• TASK OBJECTIVE
Look through the entries below and show every line containing the word "Política".
=== Begin Enclosure ===
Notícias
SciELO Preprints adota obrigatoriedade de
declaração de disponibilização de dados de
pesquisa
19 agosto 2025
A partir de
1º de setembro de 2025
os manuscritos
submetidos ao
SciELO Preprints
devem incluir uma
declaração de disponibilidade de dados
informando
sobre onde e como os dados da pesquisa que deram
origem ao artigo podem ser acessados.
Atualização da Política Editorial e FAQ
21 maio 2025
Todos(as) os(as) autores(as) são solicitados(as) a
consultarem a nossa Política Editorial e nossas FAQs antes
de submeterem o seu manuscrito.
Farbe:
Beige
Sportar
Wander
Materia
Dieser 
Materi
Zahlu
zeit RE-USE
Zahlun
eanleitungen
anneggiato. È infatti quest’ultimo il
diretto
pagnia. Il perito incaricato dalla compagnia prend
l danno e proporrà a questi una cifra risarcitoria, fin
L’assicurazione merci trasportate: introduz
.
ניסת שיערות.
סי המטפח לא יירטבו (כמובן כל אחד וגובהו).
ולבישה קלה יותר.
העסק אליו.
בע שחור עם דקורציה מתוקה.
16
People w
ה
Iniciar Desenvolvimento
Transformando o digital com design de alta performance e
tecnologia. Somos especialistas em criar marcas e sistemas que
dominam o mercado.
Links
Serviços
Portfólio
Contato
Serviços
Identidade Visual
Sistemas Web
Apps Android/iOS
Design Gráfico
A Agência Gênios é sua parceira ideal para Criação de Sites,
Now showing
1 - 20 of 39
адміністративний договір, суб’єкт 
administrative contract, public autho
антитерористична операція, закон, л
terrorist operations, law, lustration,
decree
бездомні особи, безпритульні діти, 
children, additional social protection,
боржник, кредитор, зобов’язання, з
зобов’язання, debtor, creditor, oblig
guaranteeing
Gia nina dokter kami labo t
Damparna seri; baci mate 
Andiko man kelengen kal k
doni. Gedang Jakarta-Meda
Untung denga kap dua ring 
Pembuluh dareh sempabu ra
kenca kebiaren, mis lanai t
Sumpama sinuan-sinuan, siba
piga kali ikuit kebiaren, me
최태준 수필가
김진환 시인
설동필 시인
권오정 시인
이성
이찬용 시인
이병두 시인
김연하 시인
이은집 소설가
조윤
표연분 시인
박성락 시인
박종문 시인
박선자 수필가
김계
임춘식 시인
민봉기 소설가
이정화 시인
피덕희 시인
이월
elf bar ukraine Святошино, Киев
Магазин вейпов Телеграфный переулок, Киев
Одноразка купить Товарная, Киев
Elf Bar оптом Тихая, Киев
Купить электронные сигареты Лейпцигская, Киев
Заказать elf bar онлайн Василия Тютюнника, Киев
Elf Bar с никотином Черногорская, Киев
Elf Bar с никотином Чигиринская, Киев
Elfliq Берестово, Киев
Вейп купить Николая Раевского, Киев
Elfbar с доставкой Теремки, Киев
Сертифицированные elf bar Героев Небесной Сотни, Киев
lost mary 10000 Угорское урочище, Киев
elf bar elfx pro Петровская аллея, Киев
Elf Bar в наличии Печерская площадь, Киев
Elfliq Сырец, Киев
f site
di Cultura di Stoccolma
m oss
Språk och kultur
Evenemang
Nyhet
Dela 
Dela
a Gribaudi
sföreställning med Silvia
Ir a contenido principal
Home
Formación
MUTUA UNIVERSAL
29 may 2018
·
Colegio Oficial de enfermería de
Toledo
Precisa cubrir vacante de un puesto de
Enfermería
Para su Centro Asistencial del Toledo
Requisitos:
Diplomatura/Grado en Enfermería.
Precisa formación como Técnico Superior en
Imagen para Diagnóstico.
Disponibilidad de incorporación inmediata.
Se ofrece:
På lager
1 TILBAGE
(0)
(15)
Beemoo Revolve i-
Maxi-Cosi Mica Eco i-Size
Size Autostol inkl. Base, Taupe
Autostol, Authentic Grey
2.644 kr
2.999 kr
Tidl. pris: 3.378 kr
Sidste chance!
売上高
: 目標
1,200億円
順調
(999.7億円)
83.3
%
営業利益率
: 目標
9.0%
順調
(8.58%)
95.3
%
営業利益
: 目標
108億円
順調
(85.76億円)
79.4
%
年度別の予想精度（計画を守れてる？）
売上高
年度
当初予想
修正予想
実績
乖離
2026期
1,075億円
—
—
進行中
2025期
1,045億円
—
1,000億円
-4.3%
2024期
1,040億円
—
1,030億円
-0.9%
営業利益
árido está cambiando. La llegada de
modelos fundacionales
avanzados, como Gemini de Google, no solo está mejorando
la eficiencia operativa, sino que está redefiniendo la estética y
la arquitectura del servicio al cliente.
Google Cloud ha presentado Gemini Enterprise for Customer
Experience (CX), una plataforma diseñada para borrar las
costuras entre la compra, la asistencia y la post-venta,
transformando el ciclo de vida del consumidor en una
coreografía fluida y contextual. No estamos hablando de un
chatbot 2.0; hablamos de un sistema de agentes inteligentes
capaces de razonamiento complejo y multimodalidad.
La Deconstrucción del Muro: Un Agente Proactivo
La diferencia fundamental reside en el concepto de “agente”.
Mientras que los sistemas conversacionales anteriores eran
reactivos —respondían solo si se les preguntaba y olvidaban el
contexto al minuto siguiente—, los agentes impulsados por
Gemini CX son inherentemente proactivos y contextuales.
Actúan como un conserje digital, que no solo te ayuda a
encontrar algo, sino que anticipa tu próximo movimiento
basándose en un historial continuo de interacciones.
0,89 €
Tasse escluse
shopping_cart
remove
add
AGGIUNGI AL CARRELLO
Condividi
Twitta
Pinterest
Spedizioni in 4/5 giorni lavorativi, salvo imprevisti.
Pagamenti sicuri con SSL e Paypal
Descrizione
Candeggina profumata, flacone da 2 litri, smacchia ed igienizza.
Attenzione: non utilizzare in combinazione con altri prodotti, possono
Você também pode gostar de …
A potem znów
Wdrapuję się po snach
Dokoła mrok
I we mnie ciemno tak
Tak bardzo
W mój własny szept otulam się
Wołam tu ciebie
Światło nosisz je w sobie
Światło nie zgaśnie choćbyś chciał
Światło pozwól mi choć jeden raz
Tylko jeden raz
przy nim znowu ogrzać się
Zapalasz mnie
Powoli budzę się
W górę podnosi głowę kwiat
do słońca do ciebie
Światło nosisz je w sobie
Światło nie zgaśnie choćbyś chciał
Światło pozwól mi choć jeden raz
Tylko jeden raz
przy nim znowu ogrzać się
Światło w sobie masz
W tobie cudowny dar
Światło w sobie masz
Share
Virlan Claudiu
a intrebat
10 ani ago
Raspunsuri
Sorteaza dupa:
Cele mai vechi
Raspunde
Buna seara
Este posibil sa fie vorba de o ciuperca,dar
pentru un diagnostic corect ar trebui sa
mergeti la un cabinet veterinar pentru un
=== End Enclosure ===
• REPLY
Atualização da Política Editorial e FAQ
consultarem a nossa Política Editorial e nossas FAQs antes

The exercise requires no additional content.